The update marks a change in wording that previously stated that these “threat notifications” are designed to inform and assist users who may have been targeted by state-sponsored attackers.
According to TechCrunch, Apple would send threat notifications to iPhone users in 92 countries at 12pm PST on Wednesday to coincide with the support page overhaul.
It’s worth noting that Apple has begun sending threat notifications to alert users it believes have been targeted by state-sponsored attackers starting in November 2021.
However, the company is also keen to stress that it does not “attribute attacks or resulting threat notifications” to any particular threat actor or geographic region.
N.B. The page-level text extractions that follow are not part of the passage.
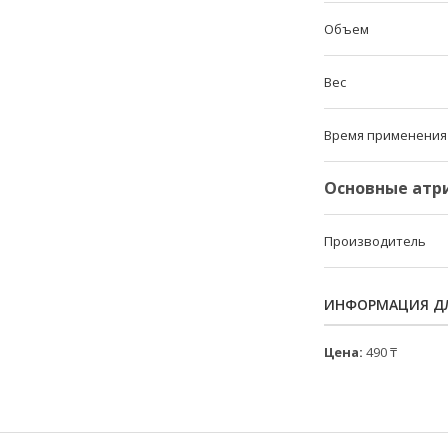
Объем
Вес
Время применения
Основные атр
Производитель
ИНФОРМАЦИЯ ДЛ
Цена:
490 ₸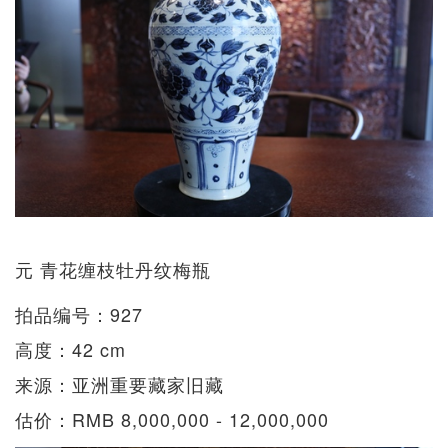
元 青花缠枝牡丹纹梅瓶
拍品编号：927
高度：42 cm
来源：亚洲重要藏家旧藏
估价：RMB 8,000,000 - 12,000,000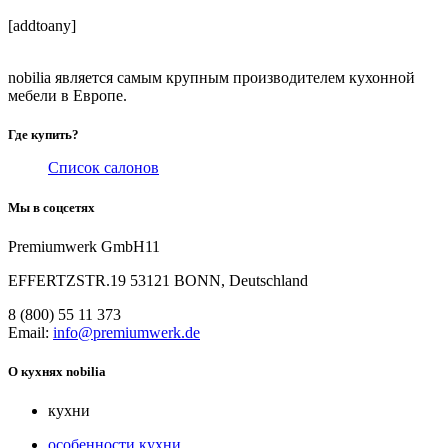
[addtoany]
nobilia является самым крупным производителем кухонной
мебели в Европе.
Где купить?
Список салонов
Мы в соцсетях
Premiumwerk GmbH11
EFFERTZSTR.19 53121 BONN, Deutschland
8 (800) 55 11 373
Email:
info@premiumwerk.de
О кухнях nobilia
кухни
особенности кухни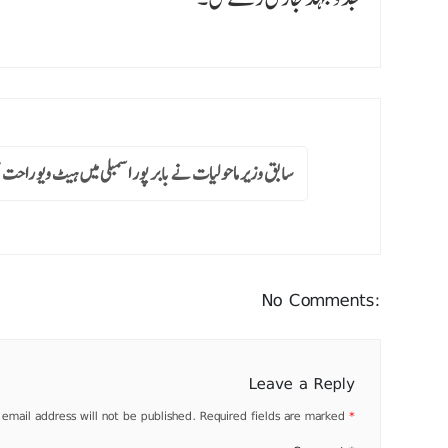
سابق وزیر ماحولیات نے بابر پور اسمبلی میں ہیٹ ویو راحت مہم
No Comments:
Leave a Reply
 email address will not be published.
Required fields are marked
*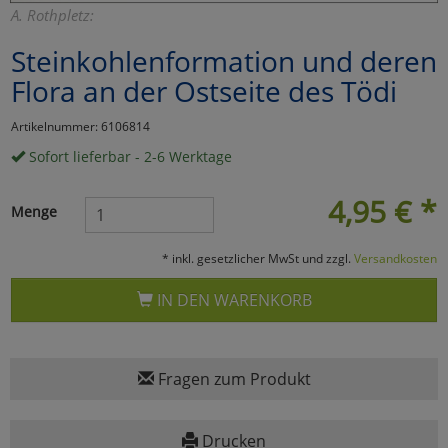
A. Rothpletz:
Marketing
Steinkohlenformation und deren
Flora an der Ostseite des Tödi
Umfragetools
Artikelnummer: 6106814
Sofort lieferbar - 2-6 Werktage
Cookies
Alle Akzeptieren
4,95
€
*
Cookies
Einstellungen speichern
Menge
zu Haupptseite Zustimmun
zurück
* inkl. gesetzlicher MwSt und zzgl.
Versandkosten
IN DEN WARENKORB
Fragen zum Produkt
Drucken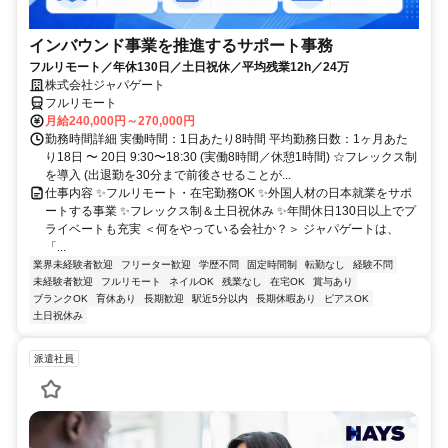
インバウンド事業を推進するサポート事務
フルリモート／年休130日／土日祝休／平均残業12h／24万
株式会社ジャパゲート
フルリモート
月給240,000円～270,000円
勤務時間詳細 実働時間：1日あたり8時間 平均勤務日数：1ヶ月あた
り18日 〜 20日 9:30〜18:30 (実働8時間／休憩1時間) ☆フレックス制
を導入 (出退勤を30分まで前後させることが...
仕事内容 ✨フルリモート・在宅勤務OK ✨外国人材の日本就業をサポ
ートする事業 ✨フレックス制＆土日祝休み ✨年間休日130日以上でプ
ライベートも充実 ＜何をやっている会社か？＞ ジャパゲートは、
「...
業界未経験者歓迎
フリーター歓迎
学歴不問
固定時間制
転勤なし
経験不問
未経験者歓迎
フルリモート
ネイルOK
残業なし
在宅OK
賞与あり
ブランクOK
育休あり
長期歓迎
駅近5分以内
長期休暇あり
ピアスOK
土日祝休み
派遣社員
The development comes amid ongoing efforts by governments around the world to counter the misuse and proliferation of commercial spyware.
Last month, the US government said Finland, Germany, Ireland, Japan, Poland and South Korea had joined an inaugural group of 11 countries working to develop safeguards against the abuse of surveillance technology invasive.
“Commercial spyware has been misused around the world by authoritarian regimes and in democracies […] without adequate legal authorization, safeguards or supervision,” the governments said in a joint statement.
“The improper use of these tools presents significant and growing risks to our national security, including the security of our government personnel, information and information systems.”
According to a recent report published by Google’s Threat Analysis Group (TAG) and Mandiant, vendors of commercial surveillance systems were behind the wild exploitation of a portion of the 97 zero-day vulnerabilities discovered in 2023.
All of the vulnerabilities attributed to spyware companies have targeted web browsers – particularly flaws in third-party libraries that affect more than one browser and substantially increase the attack surface – and mobile devices running Android and iOS.
“Private sector companies have been involved in the discovery and sale of exploits for many years, but in recent years we have observed a notable increase in exploitation driven by these actors,” the tech giant said.
“Threat actors are increasingly exploiting zero-days, often for the purposes of evasion and persistence, and we don’t expect this activity to abate anytime soon.”
Google also said that increased investments in security to mitigate exploits are impacting the types of vulnerabilities that threat actors can weaponize in their attacks, forcing them to bypass several security guardrails (e.g., Lockdown Mode and MiraclePtr) to infiltrate target devices.